Tens of thousands of people rioting in the streets over the tough new austerity plan which would mean more job cuts, wage cuts and pension reductions. Thousands of miles away from the protests, Greek nationals gather at a local coffee shop to talk about the problems in their home country.
It's a problem Constatine Vamianakis says started years ago. “Instead of creating jobs so they can make money, you borrow money, if you borrow money you have to pay it back one day,” said Vamianakis.
The time has come and Greece has no money and no collateral, so they're forced once again to secure 130 billion Euros in new rescue loans. Without it a potential catastrophic default next month that would have forced Greece out of Europe’s euro currency union.
Apostolos Votsis moved the U.S. in 1971. He still has friends and family in Greece whom he worries about. They’ve had their pay cut and their pensions slashed by more than 20%. Still Votsis says he understands why the Greek government made the difficult decision. "They agree to pass although they didn't want to pass, but they had to otherwise tomorrow morning no money to pay anybody,” said Votsis.

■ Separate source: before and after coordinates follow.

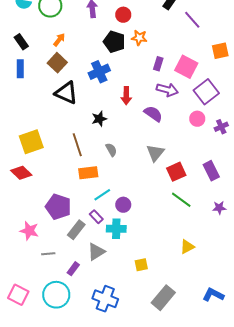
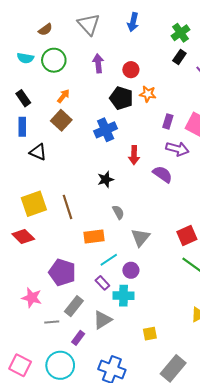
black triangle: (66, 93) -> (38, 152), moved, size x0.7
brown line: (77, 145) -> (68, 207), moved
gray triangle: (155, 153) -> (140, 238), moved
gray rectangle: (76, 230) -> (74, 306), moved

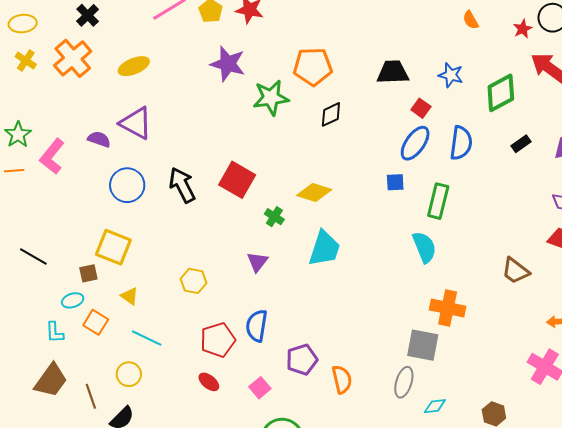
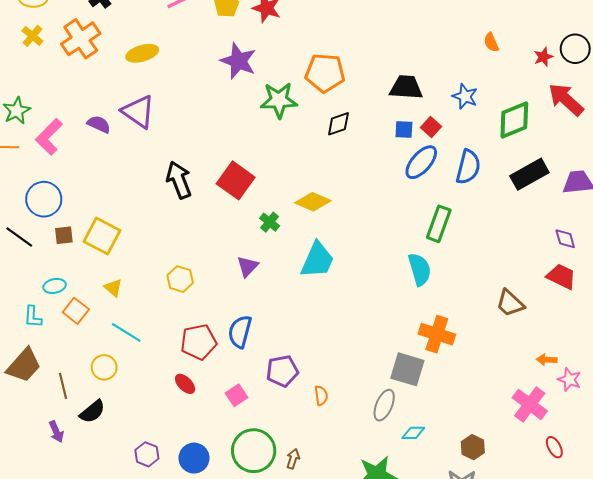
black rectangle: (521, 144) -> (529, 174), size x1.8
blue square: (395, 182) -> (404, 129), moved
blue circle: (127, 185) -> (44, 199), moved
brown square: (88, 273) -> (64, 235), moved
orange semicircle: (342, 379) -> (321, 396), size x0.7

Still the agreement does nothing for the million of Greeks already out of work and the families struggling under the new tax laws. “There was no other way, we had to do it,” said Vamianakis. “Otherwise country would go in bankruptcy."
The bailout deal has not yet been finalized. Euro-Zone finance ministers will meet Wednesday to decide whether to approve the euro130 billion deal. If approved the deal will be combined with a massive bond swap to write off half the country’s privately held dept, reducing Greece’s debt load by almost euro100 billion.